▸ What is being asked: Reproduce the records below exactly as they appear, omitting any pictures they contain.

▸ Data listing:
* * *

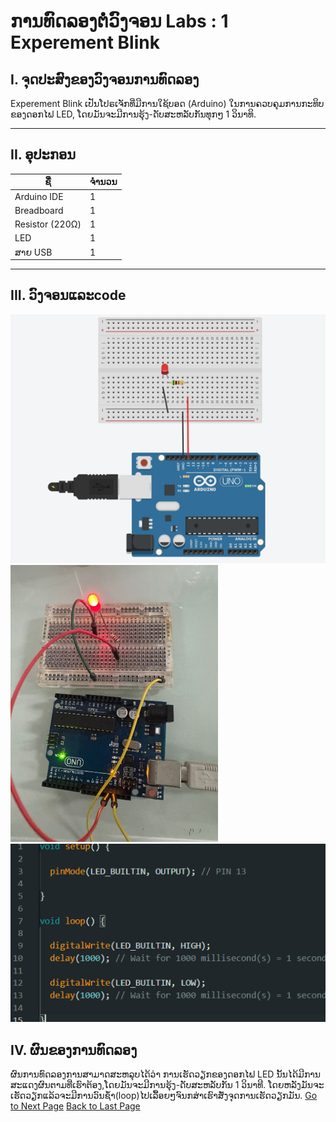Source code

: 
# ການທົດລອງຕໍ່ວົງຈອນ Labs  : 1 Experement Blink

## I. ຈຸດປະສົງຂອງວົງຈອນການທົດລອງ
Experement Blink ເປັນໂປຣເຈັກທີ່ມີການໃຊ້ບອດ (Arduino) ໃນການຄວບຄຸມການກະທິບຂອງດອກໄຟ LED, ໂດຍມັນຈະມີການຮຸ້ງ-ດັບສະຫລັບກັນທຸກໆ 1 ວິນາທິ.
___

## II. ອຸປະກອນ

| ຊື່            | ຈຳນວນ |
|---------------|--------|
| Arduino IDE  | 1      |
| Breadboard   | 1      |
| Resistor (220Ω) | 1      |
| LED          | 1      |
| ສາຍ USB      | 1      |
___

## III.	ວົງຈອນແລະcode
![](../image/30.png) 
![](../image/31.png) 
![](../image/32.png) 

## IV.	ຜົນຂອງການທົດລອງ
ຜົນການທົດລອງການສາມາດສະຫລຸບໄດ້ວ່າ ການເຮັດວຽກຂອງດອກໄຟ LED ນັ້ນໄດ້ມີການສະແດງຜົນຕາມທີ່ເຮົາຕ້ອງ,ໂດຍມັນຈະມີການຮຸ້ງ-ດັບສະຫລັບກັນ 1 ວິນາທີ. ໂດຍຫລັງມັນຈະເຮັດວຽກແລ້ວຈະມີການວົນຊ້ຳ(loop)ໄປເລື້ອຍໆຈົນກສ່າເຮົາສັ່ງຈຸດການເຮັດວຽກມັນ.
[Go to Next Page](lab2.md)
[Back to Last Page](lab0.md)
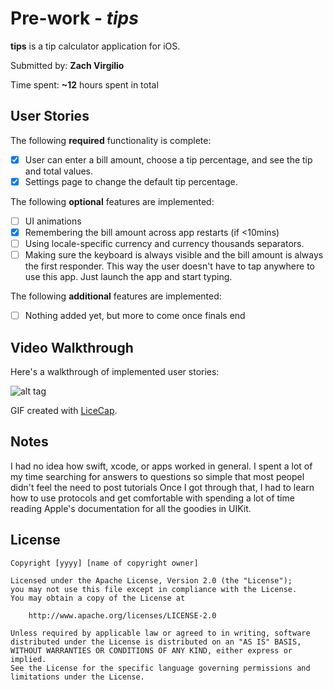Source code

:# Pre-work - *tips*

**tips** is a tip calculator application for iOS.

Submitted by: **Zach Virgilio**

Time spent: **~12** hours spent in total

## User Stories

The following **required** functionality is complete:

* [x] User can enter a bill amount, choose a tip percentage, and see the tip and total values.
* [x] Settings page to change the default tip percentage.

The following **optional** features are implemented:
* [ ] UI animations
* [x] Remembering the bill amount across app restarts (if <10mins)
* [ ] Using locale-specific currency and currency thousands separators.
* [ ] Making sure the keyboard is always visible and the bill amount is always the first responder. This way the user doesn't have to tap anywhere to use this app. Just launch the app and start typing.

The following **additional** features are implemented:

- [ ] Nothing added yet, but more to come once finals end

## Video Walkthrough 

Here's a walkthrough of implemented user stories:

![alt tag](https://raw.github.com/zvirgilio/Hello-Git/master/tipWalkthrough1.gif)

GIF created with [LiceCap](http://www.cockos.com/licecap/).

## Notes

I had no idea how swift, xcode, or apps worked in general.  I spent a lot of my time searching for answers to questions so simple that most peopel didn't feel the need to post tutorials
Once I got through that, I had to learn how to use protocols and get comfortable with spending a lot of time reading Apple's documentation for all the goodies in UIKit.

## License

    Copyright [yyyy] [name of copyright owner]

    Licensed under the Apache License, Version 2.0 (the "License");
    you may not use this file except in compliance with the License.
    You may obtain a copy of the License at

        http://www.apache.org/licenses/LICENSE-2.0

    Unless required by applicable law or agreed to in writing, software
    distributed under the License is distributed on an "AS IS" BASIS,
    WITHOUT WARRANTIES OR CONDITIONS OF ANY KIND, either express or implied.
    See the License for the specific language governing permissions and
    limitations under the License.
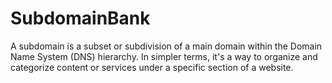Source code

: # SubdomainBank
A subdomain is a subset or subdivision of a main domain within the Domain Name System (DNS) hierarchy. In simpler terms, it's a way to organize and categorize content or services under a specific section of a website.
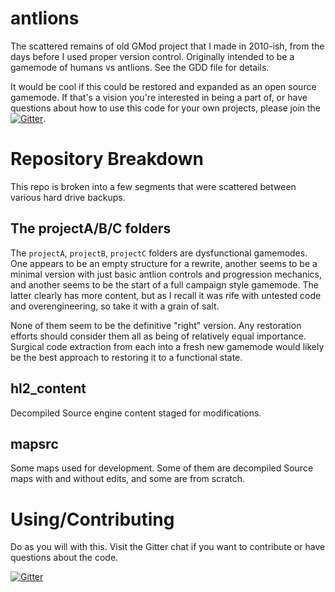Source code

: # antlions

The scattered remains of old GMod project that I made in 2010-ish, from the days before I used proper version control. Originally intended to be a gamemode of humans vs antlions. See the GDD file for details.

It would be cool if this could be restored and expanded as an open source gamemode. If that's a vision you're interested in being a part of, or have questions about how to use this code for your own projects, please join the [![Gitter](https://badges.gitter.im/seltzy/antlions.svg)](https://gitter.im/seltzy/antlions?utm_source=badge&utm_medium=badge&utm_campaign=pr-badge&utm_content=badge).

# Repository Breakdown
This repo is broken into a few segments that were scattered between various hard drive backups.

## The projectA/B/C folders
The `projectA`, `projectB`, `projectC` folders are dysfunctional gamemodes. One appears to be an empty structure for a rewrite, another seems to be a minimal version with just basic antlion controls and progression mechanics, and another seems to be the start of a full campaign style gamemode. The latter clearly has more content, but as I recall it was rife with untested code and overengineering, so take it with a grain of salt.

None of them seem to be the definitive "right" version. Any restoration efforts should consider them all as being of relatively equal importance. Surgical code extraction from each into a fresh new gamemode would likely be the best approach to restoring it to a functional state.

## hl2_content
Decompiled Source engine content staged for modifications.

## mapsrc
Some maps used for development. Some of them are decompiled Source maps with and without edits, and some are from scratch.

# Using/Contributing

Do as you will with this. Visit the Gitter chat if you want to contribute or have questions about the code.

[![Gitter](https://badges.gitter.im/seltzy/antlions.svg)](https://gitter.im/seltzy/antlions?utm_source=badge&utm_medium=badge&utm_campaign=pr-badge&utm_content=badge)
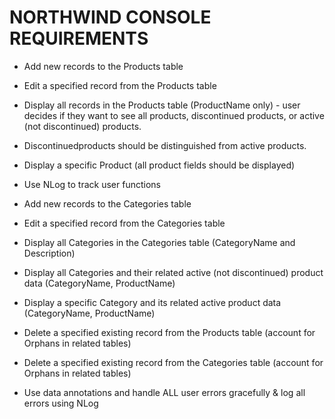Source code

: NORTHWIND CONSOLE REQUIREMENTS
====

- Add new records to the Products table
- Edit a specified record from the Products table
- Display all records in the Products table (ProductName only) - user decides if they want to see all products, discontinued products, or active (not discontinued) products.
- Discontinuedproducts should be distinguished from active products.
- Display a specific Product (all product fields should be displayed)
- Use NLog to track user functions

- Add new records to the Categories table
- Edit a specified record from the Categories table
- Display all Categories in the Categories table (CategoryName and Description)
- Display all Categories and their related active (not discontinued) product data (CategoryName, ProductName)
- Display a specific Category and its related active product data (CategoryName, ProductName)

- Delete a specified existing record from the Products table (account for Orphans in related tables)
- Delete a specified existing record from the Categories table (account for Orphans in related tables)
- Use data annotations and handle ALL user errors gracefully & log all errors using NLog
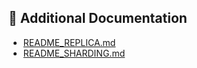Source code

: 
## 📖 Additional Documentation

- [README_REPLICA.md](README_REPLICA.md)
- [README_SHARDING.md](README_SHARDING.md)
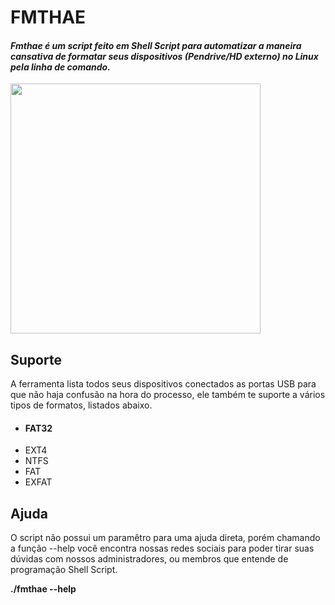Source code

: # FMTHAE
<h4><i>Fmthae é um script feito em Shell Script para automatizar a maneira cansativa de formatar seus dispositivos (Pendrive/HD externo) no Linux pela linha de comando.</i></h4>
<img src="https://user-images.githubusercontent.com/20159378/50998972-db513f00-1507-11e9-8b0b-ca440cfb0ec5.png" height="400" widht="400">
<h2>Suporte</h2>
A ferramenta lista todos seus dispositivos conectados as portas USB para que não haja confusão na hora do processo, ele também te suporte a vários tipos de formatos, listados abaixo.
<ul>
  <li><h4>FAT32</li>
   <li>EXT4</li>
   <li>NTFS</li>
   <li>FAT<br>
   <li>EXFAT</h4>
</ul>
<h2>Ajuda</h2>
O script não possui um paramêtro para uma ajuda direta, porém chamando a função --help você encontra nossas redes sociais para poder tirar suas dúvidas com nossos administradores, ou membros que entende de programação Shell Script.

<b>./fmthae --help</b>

* * *

▸ Task output:
Source code

: 
# ການທົດລອງຕໍ່ວົງຈອນ Labs  : 1 Experement Blink

## I. ຈຸດປະສົງຂອງວົງຈອນການທົດລອງ
Experement Blink ເປັນໂປຣເຈັກທີ່ມີການໃຊ້ບອດ (Arduino) ໃນການຄວບຄຸມການກະທິບຂອງດອກໄຟ LED, ໂດຍມັນຈະມີການຮຸ້ງ-ດັບສະຫລັບກັນທຸກໆ 1 ວິນາທິ.
___

## II. ອຸປະກອນ

| ຊື່            | ຈຳນວນ |
|---------------|--------|
| Arduino IDE  | 1      |
| Breadboard   | 1      |
| Resistor (220Ω) | 1      |
| LED          | 1      |
| ສາຍ USB      | 1      |
___

## III.	ວົງຈອນແລະcode
![](../image/30.png) 
![](../image/31.png) 
![](../image/32.png) 

## IV.	ຜົນຂອງການທົດລອງ
ຜົນການທົດລອງການສາມາດສະຫລຸບໄດ້ວ່າ ການເຮັດວຽກຂອງດອກໄຟ LED ນັ້ນໄດ້ມີການສະແດງຜົນຕາມທີ່ເຮົາຕ້ອງ,ໂດຍມັນຈະມີການຮຸ້ງ-ດັບສະຫລັບກັນ 1 ວິນາທີ. ໂດຍຫລັງມັນຈະເຮັດວຽກແລ້ວຈະມີການວົນຊ້ຳ(loop)ໄປເລື້ອຍໆຈົນກສ່າເຮົາສັ່ງຈຸດການເຮັດວຽກມັນ.
[Go to Next Page](lab2.md)
[Back to Last Page](lab0.md)
Source code

:# Pre-work - *tips*

**tips** is a tip calculator application for iOS.

Submitted by: **Zach Virgilio**

Time spent: **~12** hours spent in total

## User Stories

The following **required** functionality is complete:

* [x] User can enter a bill amount, choose a tip percentage, and see the tip and total values.
* [x] Settings page to change the default tip percentage.

The following **optional** features are implemented:
* [ ] UI animations
* [x] Remembering the bill amount across app restarts (if <10mins)
* [ ] Using locale-specific currency and currency thousands separators.
* [ ] Making sure the keyboard is always visible and the bill amount is always the first responder. This way the user doesn't have to tap anywhere to use this app. Just launch the app and start typing.

The following **additional** features are implemented:

- [ ] Nothing added yet, but more to come once finals end

## Video Walkthrough 

Here's a walkthrough of implemented user stories:

![alt tag](https://raw.github.com/zvirgilio/Hello-Git/master/tipWalkthrough1.gif)

GIF created with [LiceCap](http://www.cockos.com/licecap/).

## Notes

I had no idea how swift, xcode, or apps worked in general.  I spent a lot of my time searching for answers to questions so simple that most peopel didn't feel the need to post tutorials
Once I got through that, I had to learn how to use protocols and get comfortable with spending a lot of time reading Apple's documentation for all the goodies in UIKit.

## License

    Copyright [yyyy] [name of copyright owner]

    Licensed under the Apache License, Version 2.0 (the "License");
    you may not use this file except in compliance with the License.
    You may obtain a copy of the License at

        http://www.apache.org/licenses/LICENSE-2.0

    Unless required by applicable law or agreed to in writing, software
    distributed under the License is distributed on an "AS IS" BASIS,
    WITHOUT WARRANTIES OR CONDITIONS OF ANY KIND, either express or implied.
    See the License for the specific language governing permissions and
    limitations under the License.
Source code

: # SubdomainBank
A subdomain is a subset or subdivision of a main domain within the Domain Name System (DNS) hierarchy. In simpler terms, it's a way to organize and categorize content or services under a specific section of a website.
Source code

: # antlions

The scattered remains of old GMod project that I made in 2010-ish, from the days before I used proper version control. Originally intended to be a gamemode of humans vs antlions. See the GDD file for details.

It would be cool if this could be restored and expanded as an open source gamemode. If that's a vision you're interested in being a part of, or have questions about how to use this code for your own projects, please join the [![Gitter](https://badges.gitter.im/seltzy/antlions.svg)](https://gitter.im/seltzy/antlions?utm_source=badge&utm_medium=badge&utm_campaign=pr-badge&utm_content=badge).

# Repository Breakdown
This repo is broken into a few segments that were scattered between various hard drive backups.

## The projectA/B/C folders
The `projectA`, `projectB`, `projectC` folders are dysfunctional gamemodes. One appears to be an empty structure for a rewrite, another seems to be a minimal version with just basic antlion controls and progression mechanics, and another seems to be the start of a full campaign style gamemode. The latter clearly has more content, but as I recall it was rife with untested code and overengineering, so take it with a grain of salt.

None of them seem to be the definitive "right" version. Any restoration efforts should consider them all as being of relatively equal importance. Surgical code extraction from each into a fresh new gamemode would likely be the best approach to restoring it to a functional state.

## hl2_content
Decompiled Source engine content staged for modifications.

## mapsrc
Some maps used for development. Some of them are decompiled Source maps with and without edits, and some are from scratch.

# Using/Contributing

Do as you will with this. Visit the Gitter chat if you want to contribute or have questions about the code.

[![Gitter](https://badges.gitter.im/seltzy/antlions.svg)](https://gitter.im/seltzy/antlions?utm_source=badge&utm_medium=badge&utm_campaign=pr-badge&utm_content=badge)
Source code

: NORTHWIND CONSOLE REQUIREMENTS
====

- Add new records to the Products table
- Edit a specified record from the Products table
- Display all records in the Products table (ProductName only) - user decides if they want to see all products, discontinued products, or active (not discontinued) products.
- Discontinuedproducts should be distinguished from active products.
- Display a specific Product (all product fields should be displayed)
- Use NLog to track user functions

- Add new records to the Categories table
- Edit a specified record from the Categories table
- Display all Categories in the Categories table (CategoryName and Description)
- Display all Categories and their related active (not discontinued) product data (CategoryName, ProductName)
- Display a specific Category and its related active product data (CategoryName, ProductName)

- Delete a specified existing record from the Products table (account for Orphans in related tables)
- Delete a specified existing record from the Categories table (account for Orphans in related tables)
- Use data annotations and handle ALL user errors gracefully & log all errors using NLog
Source code

: 
## 📖 Additional Documentation

- [README_REPLICA.md](README_REPLICA.md)
- [README_SHARDING.md](README_SHARDING.md)
Source code

: # FMTHAE
<h4><i>Fmthae é um script feito em Shell Script para automatizar a maneira cansativa de formatar seus dispositivos (Pendrive/HD externo) no Linux pela linha de comando.</i></h4>
<img src="https://user-images.githubusercontent.com/20159378/50998972-db513f00-1507-11e9-8b0b-ca440cfb0ec5.png" height="400" widht="400">
<h2>Suporte</h2>
A ferramenta lista todos seus dispositivos conectados as portas USB para que não haja confusão na hora do processo, ele também te suporte a vários tipos de formatos, listados abaixo.
<ul>
  <li><h4>FAT32</li>
   <li>EXT4</li>
   <li>NTFS</li>
   <li>FAT<br>
   <li>EXFAT</h4>
</ul>
<h2>Ajuda</h2>
O script não possui um paramêtro para uma ajuda direta, porém chamando a função --help você encontra nossas redes sociais para poder tirar suas dúvidas com nossos administradores, ou membros que entende de programação Shell Script.

<b>./fmthae --help</b>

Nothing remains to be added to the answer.